Locke sighed, and brought down a book from the shelves; a copy of Hobbes’s
Leviathan
, describing the relationship between the multitude and its representative sovereign. He thumbed through the book, leaning with an angular elbow against its shelf.

Other than the turning of these pages, the library of Thanet House was utterly quiet, with no sounds reaching them from outside, or from the rest of the house. The books insulated the place – the great weight of paper stored on these shelves, pages pressed together between their covers, extending sometimes two feet thick from the walls.

A door set into the bookshelves opened behind them. Turning towards it, they saw the long, jowled face of the Earl of Shaftesbury.

Behind him was his elaboratory. His collection of rare objects, his knick-knackatory, was housed in a great cabinet, with glass-fronted doors, reaching almost to the ceiling. In the centre of the room was an Air-pump that he kept there, its glass receiver empty, the lid down on the floor beside the machine.

The Earl gently shut the door behind him. He was without his perruke, and there was a distance in his eyes. After a massage with oils and a smoke of opium and tobacco, Shaftesbury was more at ease with himself, the hole in his side unusually painless.

Lefèvre moved smoothly over to the window, and pulled at the long curtains, closing the gap between them. The motes of dust disappeared as the shaft of daylight was snuffed out, and candlelight regained supremacy in the room.

Shaftesbury nodded his thanks, and indicated to them to sit. Lefèvre appeared magically on his chair. Locke closed
Leviathan
, and waited attentively, anticipating more elements to the plot.

‘John. Monsieur Lefèvre. I have excellent news, news to assist my design! I have heard from my man Smith, who lurks about Whitehall, that the Duchess of York’s Secretary, Edward Coleman, is known to have sent communications to the French, asking for their aids and assistances.’

Locke leaned further forwards, his chin resting on the book. ‘Do you say this is high treason?’ he asked.

‘It is of little consequence! He seeks money only, but it is as damning. We manufacture meetings between Coleman and Oates, place him at our imagined Consult, and we have first proof of plottings against the King from one close to him! The false wrapped entirely in the real, and all delivered as one.’

‘We can send Coleman affirmatives from friendly parties that his efforts will be rewarded. These alone will hang him.’ Locke said these words as if to test Shaftesbury’s will, although he knew full well that if the plot gathered more momentum, Coleman’s death would not unduly worry the Earl.

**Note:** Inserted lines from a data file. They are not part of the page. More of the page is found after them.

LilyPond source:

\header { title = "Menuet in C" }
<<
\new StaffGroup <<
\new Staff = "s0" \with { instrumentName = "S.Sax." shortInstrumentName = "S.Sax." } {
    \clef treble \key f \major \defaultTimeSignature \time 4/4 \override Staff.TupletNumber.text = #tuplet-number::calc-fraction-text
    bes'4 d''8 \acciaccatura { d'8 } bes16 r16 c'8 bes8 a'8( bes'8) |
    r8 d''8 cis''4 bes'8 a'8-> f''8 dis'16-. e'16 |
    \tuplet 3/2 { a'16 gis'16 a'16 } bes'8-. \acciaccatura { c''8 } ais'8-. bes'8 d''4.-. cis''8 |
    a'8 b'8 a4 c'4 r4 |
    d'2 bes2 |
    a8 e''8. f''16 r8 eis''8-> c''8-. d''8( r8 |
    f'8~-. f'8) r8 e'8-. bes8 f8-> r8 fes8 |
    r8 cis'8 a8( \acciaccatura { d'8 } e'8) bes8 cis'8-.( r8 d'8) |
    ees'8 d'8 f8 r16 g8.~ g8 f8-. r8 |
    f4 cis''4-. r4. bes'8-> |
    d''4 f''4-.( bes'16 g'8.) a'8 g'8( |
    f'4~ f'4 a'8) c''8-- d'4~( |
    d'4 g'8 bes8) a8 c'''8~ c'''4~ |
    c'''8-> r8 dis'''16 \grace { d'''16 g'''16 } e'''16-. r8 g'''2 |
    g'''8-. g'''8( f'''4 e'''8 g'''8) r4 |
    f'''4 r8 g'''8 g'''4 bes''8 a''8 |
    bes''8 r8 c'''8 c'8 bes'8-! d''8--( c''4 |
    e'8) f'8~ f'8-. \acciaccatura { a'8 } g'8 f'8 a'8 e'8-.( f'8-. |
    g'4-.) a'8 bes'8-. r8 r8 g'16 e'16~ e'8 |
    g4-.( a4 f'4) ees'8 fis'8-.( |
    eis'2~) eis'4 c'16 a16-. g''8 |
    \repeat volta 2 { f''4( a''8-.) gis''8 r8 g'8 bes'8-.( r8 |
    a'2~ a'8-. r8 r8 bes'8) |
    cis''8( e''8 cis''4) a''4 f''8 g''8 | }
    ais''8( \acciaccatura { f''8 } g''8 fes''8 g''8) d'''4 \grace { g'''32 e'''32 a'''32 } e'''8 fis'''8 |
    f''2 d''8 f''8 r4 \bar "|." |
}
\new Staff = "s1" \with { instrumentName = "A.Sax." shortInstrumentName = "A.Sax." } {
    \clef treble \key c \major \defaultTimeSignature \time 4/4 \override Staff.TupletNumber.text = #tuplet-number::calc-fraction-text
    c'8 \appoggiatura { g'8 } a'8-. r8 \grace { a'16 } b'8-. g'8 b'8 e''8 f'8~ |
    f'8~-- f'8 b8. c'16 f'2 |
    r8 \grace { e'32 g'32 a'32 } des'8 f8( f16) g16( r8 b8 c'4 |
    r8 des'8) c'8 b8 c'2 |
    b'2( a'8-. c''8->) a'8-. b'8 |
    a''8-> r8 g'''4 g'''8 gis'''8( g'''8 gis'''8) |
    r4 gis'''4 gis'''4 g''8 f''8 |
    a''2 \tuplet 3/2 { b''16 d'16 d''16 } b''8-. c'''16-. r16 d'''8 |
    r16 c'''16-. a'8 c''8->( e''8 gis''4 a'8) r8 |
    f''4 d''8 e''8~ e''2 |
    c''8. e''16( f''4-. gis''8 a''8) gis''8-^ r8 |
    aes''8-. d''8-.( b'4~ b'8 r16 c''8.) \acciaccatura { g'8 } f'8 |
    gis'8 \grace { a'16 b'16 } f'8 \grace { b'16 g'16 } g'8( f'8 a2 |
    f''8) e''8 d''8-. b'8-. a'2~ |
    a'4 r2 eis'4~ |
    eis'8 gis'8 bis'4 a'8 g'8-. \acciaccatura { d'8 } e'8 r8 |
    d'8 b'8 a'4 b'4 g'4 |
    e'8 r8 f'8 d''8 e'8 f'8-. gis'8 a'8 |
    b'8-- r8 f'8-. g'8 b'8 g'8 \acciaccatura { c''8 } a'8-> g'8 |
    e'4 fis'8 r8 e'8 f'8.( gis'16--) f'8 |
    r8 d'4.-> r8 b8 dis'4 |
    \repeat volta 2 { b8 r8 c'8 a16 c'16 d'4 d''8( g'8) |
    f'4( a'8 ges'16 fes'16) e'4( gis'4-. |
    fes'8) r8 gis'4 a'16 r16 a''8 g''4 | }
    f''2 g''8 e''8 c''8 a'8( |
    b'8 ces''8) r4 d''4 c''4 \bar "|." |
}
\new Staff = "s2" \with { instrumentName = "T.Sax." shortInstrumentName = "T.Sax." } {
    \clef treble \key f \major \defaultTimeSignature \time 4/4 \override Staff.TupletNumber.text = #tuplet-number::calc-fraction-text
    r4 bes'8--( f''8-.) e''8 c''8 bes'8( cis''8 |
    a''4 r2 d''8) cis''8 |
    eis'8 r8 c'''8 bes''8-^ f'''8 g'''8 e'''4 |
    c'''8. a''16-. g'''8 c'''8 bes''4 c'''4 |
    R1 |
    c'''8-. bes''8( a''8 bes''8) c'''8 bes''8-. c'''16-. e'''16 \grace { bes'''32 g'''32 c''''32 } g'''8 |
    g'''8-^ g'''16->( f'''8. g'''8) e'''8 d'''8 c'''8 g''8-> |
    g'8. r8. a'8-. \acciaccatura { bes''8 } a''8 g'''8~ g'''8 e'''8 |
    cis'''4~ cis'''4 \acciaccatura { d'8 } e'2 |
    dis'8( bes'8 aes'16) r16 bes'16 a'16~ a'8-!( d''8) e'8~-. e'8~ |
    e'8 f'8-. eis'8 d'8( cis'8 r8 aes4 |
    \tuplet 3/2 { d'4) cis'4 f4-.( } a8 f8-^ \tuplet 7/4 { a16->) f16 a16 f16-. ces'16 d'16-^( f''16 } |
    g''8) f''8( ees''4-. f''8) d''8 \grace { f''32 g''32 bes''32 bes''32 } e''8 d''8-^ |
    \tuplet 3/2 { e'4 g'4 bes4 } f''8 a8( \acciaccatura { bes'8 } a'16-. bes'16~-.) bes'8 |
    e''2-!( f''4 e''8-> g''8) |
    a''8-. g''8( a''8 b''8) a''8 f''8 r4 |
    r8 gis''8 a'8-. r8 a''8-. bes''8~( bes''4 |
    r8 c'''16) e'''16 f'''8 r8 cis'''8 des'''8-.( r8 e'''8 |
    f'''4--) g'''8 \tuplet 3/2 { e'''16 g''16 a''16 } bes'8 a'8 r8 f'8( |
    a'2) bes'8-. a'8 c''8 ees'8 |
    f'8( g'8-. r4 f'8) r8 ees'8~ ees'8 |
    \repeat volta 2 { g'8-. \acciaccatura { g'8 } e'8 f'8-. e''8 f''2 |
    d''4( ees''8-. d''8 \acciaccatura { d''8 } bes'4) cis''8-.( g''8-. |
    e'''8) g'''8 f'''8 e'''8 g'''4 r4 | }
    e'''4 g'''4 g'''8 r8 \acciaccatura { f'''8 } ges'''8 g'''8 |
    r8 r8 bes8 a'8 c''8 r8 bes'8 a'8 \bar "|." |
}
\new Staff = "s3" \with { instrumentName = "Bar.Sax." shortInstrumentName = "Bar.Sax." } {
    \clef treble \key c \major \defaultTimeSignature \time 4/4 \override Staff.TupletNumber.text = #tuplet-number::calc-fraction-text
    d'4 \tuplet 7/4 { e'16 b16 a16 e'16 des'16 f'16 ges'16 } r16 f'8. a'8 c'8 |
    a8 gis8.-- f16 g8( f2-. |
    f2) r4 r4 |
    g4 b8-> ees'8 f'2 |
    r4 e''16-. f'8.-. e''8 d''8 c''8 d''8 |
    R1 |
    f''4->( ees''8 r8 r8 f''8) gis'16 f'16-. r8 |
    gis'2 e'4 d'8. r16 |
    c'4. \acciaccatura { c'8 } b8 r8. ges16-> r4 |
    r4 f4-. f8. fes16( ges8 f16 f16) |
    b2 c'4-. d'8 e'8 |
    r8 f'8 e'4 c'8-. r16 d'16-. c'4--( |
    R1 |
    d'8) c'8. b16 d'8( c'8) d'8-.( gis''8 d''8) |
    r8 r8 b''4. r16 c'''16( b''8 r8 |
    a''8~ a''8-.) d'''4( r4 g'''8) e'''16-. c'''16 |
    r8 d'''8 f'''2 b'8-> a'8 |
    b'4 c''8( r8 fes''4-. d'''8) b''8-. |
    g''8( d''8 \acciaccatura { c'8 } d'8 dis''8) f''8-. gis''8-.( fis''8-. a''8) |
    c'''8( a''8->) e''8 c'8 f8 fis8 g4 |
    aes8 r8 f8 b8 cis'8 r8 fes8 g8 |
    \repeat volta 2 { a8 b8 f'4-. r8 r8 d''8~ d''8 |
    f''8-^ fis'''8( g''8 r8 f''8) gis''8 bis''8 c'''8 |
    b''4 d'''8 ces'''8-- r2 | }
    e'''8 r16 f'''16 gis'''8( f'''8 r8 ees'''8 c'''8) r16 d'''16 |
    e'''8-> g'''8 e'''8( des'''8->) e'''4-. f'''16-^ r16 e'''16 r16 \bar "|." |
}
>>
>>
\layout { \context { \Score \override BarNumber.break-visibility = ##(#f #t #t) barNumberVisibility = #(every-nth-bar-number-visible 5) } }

‘Write them,’ Shaftesbury commanded.

Locke nodded. ‘And I shall brief Titus Oates.’

‘I desire Oates to swear that he overheard of the firing of Southwark and Limehouse Hole by Jesuits, and to have seen plans to set afire Wapping and Westminster. And plans to slit one hundred thousand throats in London – how the Catholics would go about it. Reminisce of the Saint Bartholomew’s day massacre! Remember fondly Catherine de Medici! All as bloodthirsty as you wish.’

Shaftesbury closed his eyes, and seemed to be drifting to sleep. The other two waited for him to stir. Eventually, his eyes still closed, he spoke.

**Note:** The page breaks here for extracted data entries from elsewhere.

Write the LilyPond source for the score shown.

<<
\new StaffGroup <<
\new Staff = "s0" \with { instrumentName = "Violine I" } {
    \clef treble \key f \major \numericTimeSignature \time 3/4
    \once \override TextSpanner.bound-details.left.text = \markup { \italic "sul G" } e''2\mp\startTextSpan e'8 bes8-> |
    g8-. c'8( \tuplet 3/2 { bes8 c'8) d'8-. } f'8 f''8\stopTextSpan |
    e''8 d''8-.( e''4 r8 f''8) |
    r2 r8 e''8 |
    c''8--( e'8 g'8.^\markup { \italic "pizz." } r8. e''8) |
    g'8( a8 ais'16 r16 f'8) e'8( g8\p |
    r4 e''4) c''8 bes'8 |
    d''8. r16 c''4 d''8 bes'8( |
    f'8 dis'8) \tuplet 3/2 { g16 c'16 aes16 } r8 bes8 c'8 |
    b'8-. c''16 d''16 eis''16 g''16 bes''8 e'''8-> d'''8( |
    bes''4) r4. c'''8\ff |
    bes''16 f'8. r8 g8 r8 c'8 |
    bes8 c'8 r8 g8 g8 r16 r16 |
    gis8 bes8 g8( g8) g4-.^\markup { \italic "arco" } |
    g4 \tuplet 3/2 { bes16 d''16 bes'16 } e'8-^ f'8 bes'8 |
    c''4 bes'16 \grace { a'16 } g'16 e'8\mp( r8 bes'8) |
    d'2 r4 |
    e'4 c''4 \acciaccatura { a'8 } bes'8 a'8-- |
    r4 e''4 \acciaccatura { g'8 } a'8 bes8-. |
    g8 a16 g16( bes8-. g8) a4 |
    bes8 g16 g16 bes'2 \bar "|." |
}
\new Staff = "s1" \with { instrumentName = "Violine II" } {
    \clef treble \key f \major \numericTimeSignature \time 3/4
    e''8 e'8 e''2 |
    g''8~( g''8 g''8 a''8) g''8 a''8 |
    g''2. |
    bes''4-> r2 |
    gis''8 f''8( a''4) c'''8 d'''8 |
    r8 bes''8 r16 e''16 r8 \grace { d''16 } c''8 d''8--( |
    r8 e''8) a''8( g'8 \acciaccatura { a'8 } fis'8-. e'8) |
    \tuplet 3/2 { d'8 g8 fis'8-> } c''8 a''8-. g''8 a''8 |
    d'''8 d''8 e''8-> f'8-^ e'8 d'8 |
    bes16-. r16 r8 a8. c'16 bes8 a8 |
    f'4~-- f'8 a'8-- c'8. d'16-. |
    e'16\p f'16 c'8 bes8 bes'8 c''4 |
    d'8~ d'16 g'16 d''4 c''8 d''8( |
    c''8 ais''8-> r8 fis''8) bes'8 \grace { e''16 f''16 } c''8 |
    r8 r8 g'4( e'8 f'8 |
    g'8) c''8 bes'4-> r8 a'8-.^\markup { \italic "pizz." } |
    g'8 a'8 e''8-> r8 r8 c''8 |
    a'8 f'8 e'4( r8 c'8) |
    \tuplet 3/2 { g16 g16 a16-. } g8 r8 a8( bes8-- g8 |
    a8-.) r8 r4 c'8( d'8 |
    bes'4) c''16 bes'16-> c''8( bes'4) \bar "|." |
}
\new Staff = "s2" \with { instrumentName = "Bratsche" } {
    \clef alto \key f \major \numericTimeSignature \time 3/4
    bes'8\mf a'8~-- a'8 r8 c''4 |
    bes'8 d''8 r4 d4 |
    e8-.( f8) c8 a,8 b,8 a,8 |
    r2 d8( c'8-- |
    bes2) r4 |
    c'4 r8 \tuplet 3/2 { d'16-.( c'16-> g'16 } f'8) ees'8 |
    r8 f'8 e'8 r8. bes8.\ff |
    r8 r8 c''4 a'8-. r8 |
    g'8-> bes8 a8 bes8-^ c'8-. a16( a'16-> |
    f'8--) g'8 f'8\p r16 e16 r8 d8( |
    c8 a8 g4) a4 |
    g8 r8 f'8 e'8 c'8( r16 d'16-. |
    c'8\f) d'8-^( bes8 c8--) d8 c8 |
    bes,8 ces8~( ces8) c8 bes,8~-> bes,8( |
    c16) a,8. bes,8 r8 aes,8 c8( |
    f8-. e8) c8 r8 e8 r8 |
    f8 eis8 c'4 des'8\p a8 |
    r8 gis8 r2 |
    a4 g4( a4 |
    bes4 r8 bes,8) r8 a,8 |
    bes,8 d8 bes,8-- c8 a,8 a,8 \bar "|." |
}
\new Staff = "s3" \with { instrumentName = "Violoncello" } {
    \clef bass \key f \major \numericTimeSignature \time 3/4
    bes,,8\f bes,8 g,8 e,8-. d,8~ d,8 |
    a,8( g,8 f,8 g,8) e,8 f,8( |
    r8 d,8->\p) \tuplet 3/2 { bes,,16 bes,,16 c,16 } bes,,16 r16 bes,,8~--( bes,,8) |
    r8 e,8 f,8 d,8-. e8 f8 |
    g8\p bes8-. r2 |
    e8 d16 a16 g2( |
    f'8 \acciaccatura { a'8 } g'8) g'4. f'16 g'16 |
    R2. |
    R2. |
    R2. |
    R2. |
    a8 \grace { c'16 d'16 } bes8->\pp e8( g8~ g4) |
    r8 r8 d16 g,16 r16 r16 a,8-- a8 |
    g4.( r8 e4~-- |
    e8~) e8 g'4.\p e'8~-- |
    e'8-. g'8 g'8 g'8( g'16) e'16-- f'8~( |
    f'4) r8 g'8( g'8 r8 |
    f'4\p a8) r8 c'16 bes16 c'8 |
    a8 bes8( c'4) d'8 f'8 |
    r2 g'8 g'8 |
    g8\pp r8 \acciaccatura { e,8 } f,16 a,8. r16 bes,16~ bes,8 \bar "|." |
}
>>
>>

‘Monsieur Lefèvre, well done. You have killed one hindrance, and discouraged the other. Hooke’s apprentice will now steer clear of us. Sir Edmund Bury Godfrey, too, it sounds, became unmanned. You may concentrate on your assignment to kill the King.’ He turned to Locke. ‘But still we do not have our boy.’

‘Still we do not have our man,’ Locke replied. ‘All our intelligencers search for him. Aires wears out the wheels of your coach in the gathering of their reports.’

‘Should we look to Robert Hooke? He has the abilities that we need.’

‘Too timid, I think. Although, there are means to encourage him.’

‘Tomorrow, then, after Oates and Tonge have met with the King.’